[[ Dataset records, beginning ]]

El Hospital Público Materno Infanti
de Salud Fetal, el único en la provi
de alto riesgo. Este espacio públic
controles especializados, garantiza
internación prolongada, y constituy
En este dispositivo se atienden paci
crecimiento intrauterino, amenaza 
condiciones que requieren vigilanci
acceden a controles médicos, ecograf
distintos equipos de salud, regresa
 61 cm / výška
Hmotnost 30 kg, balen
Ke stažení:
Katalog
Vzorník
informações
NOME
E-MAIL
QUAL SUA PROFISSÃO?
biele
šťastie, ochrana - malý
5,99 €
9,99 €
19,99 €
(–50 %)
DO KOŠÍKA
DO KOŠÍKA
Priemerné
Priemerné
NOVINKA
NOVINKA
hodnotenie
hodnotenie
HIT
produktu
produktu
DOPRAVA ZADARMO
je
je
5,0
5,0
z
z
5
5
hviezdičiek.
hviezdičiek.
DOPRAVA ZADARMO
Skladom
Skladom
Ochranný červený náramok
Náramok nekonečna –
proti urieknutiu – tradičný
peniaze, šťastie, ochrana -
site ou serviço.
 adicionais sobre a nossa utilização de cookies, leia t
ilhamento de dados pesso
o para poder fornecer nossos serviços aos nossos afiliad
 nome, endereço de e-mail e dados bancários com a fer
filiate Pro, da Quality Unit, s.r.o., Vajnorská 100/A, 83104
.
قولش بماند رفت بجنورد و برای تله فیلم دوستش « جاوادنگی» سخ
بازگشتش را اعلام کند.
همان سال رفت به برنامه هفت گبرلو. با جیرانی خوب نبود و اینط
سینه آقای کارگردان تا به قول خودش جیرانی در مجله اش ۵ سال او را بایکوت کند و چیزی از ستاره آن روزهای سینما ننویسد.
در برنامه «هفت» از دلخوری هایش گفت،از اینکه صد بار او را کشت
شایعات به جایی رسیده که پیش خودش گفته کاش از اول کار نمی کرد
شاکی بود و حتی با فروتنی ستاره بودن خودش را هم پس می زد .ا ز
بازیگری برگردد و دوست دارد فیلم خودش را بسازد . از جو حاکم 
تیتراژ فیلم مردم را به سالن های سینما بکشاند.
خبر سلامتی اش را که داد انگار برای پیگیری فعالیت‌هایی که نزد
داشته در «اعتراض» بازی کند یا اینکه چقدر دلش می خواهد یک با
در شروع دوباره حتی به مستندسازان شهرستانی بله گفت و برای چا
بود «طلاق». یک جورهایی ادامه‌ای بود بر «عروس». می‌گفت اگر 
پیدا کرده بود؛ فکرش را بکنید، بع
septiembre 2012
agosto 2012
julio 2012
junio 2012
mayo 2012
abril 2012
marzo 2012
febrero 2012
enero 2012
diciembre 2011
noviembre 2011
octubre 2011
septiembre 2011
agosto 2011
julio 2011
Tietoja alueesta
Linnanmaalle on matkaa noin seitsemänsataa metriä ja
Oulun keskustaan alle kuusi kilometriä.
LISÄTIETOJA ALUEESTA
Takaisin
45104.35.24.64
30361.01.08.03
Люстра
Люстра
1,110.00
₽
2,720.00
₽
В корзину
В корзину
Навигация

[[ Dataset records, end ]]

*Work to be completed*
Nothing is to be altered; retype each entry exactly.

*Exercise solution*
El Hospital Público Materno Infanti
de Salud Fetal, el único en la provi
de alto riesgo. Este espacio públic
controles especializados, garantiza
internación prolongada, y constituy
En este dispositivo se atienden paci
crecimiento intrauterino, amenaza 
condiciones que requieren vigilanci
acceden a controles médicos, ecograf
distintos equipos de salud, regresa
 61 cm / výška
Hmotnost 30 kg, balen
Ke stažení:
Katalog
Vzorník
informações
NOME
E-MAIL
QUAL SUA PROFISSÃO?
biele
šťastie, ochrana - malý
5,99 €
9,99 €
19,99 €
(–50 %)
DO KOŠÍKA
DO KOŠÍKA
Priemerné
Priemerné
NOVINKA
NOVINKA
hodnotenie
hodnotenie
HIT
produktu
produktu
DOPRAVA ZADARMO
je
je
5,0
5,0
z
z
5
5
hviezdičiek.
hviezdičiek.
DOPRAVA ZADARMO
Skladom
Skladom
Ochranný červený náramok
Náramok nekonečna –
proti urieknutiu – tradičný
peniaze, šťastie, ochrana -
site ou serviço.
 adicionais sobre a nossa utilização de cookies, leia t
ilhamento de dados pesso
o para poder fornecer nossos serviços aos nossos afiliad
 nome, endereço de e-mail e dados bancários com a fer
filiate Pro, da Quality Unit, s.r.o., Vajnorská 100/A, 83104
.
قولش بماند رفت بجنورد و برای تله فیلم دوستش « جاوادنگی» سخ
بازگشتش را اعلام کند.
همان سال رفت به برنامه هفت گبرلو. با جیرانی خوب نبود و اینط
سینه آقای کارگردان تا به قول خودش جیرانی در مجله اش ۵ سال او را بایکوت کند و چیزی از ستاره آن روزهای سینما ننویسد.
در برنامه «هفت» از دلخوری هایش گفت،از اینکه صد بار او را کشت
شایعات به جایی رسیده که پیش خودش گفته کاش از اول کار نمی کرد
شاکی بود و حتی با فروتنی ستاره بودن خودش را هم پس می زد .ا ز
بازیگری برگردد و دوست دارد فیلم خودش را بسازد . از جو حاکم 
تیتراژ فیلم مردم را به سالن های سینما بکشاند.
خبر سلامتی اش را که داد انگار برای پیگیری فعالیت‌هایی که نزد
داشته در «اعتراض» بازی کند یا اینکه چقدر دلش می خواهد یک با
در شروع دوباره حتی به مستندسازان شهرستانی بله گفت و برای چا
بود «طلاق». یک جورهایی ادامه‌ای بود بر «عروس». می‌گفت اگر 
پیدا کرده بود؛ فکرش را بکنید، بع
septiembre 2012
agosto 2012
julio 2012
junio 2012
mayo 2012
abril 2012
marzo 2012
febrero 2012
enero 2012
diciembre 2011
noviembre 2011
octubre 2011
septiembre 2011
agosto 2011
julio 2011
Tietoja alueesta
Linnanmaalle on matkaa noin seitsemänsataa metriä ja
Oulun keskustaan alle kuusi kilometriä.
LISÄTIETOJA ALUEESTA
Takaisin
45104.35.24.64
30361.01.08.03
Люстра
Люстра
1,110.00
₽
2,720.00
₽
В корзину
В корзину
Навигация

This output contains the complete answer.